The firm was organized by John Griffith, a former employee of estate-owner Louis F. Swift, in 1903, and for the next three decades and beyond was the donminant estate real estate sales, insurance, rental and storage agent for the Onwentsia-club related estate community here.  Essentially all property transfers involving the estate community hinged on Griffith's efforts, and that of his nephew, Melville Lackie, also an Ontario native.  At first Griffith assisted Swift and others in assembling parcels of farmland into estates, some of a hundred acres and more, including the major west of Lake Forest J. Ogden Armour, Samuel Insull, and Albert Lasker estates -- all including several hundred acres at one time.  Then in the period from the 1930s to the 1960s the firm, later also including Gordon Lackie (Lake Forest College, Class of 1949), Melville's son, the firm managed the subdivision of many of the properties they had assembled into smaller parcels.  From 1916 to 1968 the firm was the rental agent and manager for Market Square, following up on John Griffith's key role in creating the development as a viable commercial enterprise.  By the 1970s the firm merged with that of Thomas Grant, based in adjacent Lake Bluff, resulting in the firm's current name. 

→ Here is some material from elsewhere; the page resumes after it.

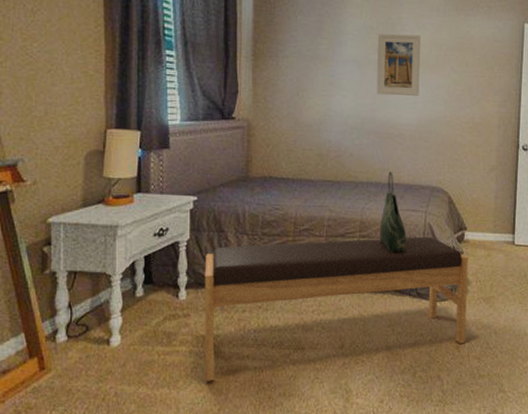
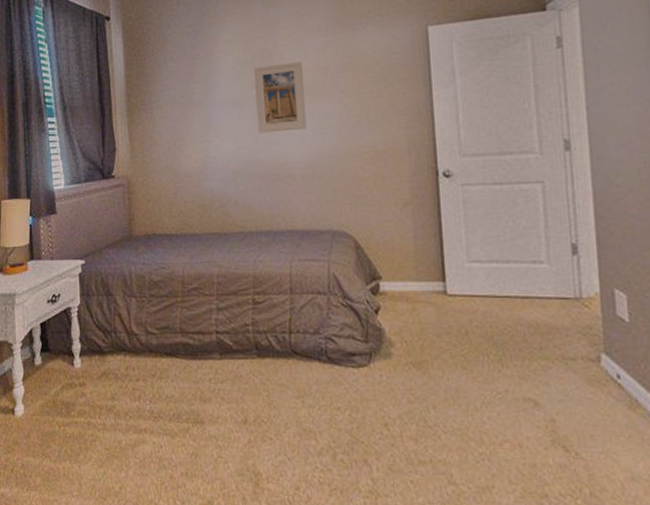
bench: present [204,236,469,382] -> none [96,290,395,456]
tote bag: present [380,171,407,253] -> none [276,217,309,310]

The Lake Forest and southeast Lake County area as had a unique estate history, due to the strong motivation of those who could to leave Chicago between heating seasons when windows had to be open to air, but also the stench and grime of the stockyards, the steel mills, and the ubiquitous use of coal for heating.  Griffith and his successors have played an epic role in the development of the upper North Shore of Chicago community, between the former Fort Sheridan and Great Lakes Naval Training Station on the lake and west to Long Grove and north to Milburn.